It moved me more than I expected to hear that the Strathmore Hotel was closing.
Luton, where I now live, isn’t a town that’s particularly strong on prestige. The Strathmore, right in the centre of town, was probably about the closest we got to it.
Not that it was particularly good, or anything: it was housed in a multi-storey concrete slab and the one time I stayed there, my room could only be regarded as luxurious in contrast to a broom cupboard. It was also long on the threadbare, and a bit short on the clean.
The Strathmore. No great shakes but about as close to prestige as Luton gets |
But it was the place that I went to hear a star of the Labour Party speak, way back in 1994.
John Smith, leader of the Party, had suddenly died a few months earlier.

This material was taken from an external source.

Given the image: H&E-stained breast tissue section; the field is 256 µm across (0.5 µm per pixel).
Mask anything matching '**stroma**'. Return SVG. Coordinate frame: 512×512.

His death opened the way to a hard fought leadership contest. On the one hand stood the heavyweight Gordon Brown, who’d been close to John Smith. Indeed, as the Shadow Chancellor of the Exchequer, speaking on financial matters for the Opposition, he was second only to the leader in stature and his most obvious heir.

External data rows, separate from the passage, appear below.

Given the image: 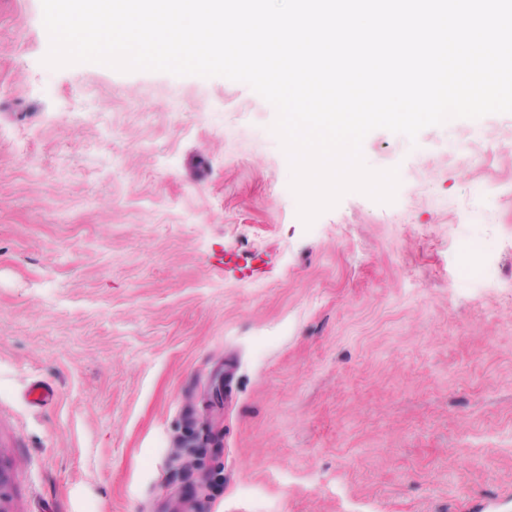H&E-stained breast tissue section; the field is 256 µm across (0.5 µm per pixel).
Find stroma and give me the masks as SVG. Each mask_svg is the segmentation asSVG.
I'll return each mask as SVG.
<instances>
[{"label":"stroma","mask_w":512,"mask_h":512,"mask_svg":"<svg viewBox=\"0 0 512 512\" xmlns=\"http://www.w3.org/2000/svg\"><path fill=\"white\" fill-rule=\"evenodd\" d=\"M48 49L0 0L11 512H512V113L307 226L250 86Z\"/></svg>","instance_id":"1"}]
</instances>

On the other hand stood a newcomer, brilliant and charismatic, but without Brown’s standing. Tony Blair, Shadow Home Secretary, had come up with a memorable slogan: ‘tough on crime, tough on the causes of crime.’ It promoted the belief that people weren’t necessarily born criminals, but often became criminals in response to the misery of their surroundings.
But Blair was a bit of an unknown quantity. What did he really represent? Was he just a bit of a crowd-pleaser? On the other hand, after 18 years in opposition, was that just what Labour needed?
Brown came to speak at the Strathmore Hotel in Luton during his leadership campaign. As a rank and file member of the Labour Party, I went to hear him. I was a little sceptical, seeing him as a man of the Party apparatus, a little soulless, over-ambitious, too cold and calculating for my liking.
At the meeting, though, he astounded me. He spoke with eloquence and feeling about the under-privileged, and he made a commitment that if Labour were elected under his leadership, he would make it his primary task to reduce or even eliminate child poverty in this country.
I left the meeting wholly won over. He had my vote. Blair was just a photogenic face and a soundbite. Brown was the real thing.
What happened a few weeks later? The mythology has been immortalised in Stephen Frears’ beautifully crafted TV film The Deal, starring the versatile Michael Sheen as Tony Blair. According to this version of events, broadly accepted as true, Brown and Blair made an agreement at the Granita restaurant in Islington, North London: Brown would stand down from the leadership campaign to give Blair a clear run. In return, Blair would make him Chancellor of the Exchequer if Labour won office at the forthcoming general election.
Blair may also have promised to resign from the top job some point in the future to let Brown have a go.
In May 1997, Blair formed his first government. Brown was Chancellor. But almost from the start, Brown was positioning himself to force Blair out so he could take over. The bad blood between number 10 Downing Street, residence of the Prime Minister, and number 11, residence of the Chancellor, became legendary.
It was one of the defining characteristics of the governments Blair led. And eventually, in 2007, after a little over ten years, Blair did stand down. Brown had a honeymoon bounce in the polls and could have gone to the country in the autumn, when he might have won. But he bottled out and went through to May 2010, when he was soundly beaten.
That deal in Islington set a time bomb ticking which eventually wrecked the Labour government and sank Brown. The story has many of the elements of Greek tragedy: a catastrophe set in train by its very victims, and which once started could not be halted – indeed was driven forward by their strivings.
And yet Brown, as Chancellor and Prime Minister, was a leading figure in administrations that took a million children out of poverty. He didn’t achieve his ambition of lifting them all, but he did far more than anyone else had for decades. His successors have been throwing kids right back into heart-wrenching misery: 300,000 in the first two years alone.
Blair, on the other hand, proved himself as tough on crime as any Tory Prime Minister, as indifferent to its causes.
What Brown did for poor children is monument enough to his achievement, and should compensate for much of the other bitterness. Each time I saw the Strathmore, I thought of it, and remembered the day I witnessed him pledging himself to that endeavour.
Now, though, the Strathmore itself has failed. The place where I listened to Brown and was won over stands empty and forlorn. Grandeur has evaporated.
Leaving only a sense of pathos at past hopes partly fulfilled.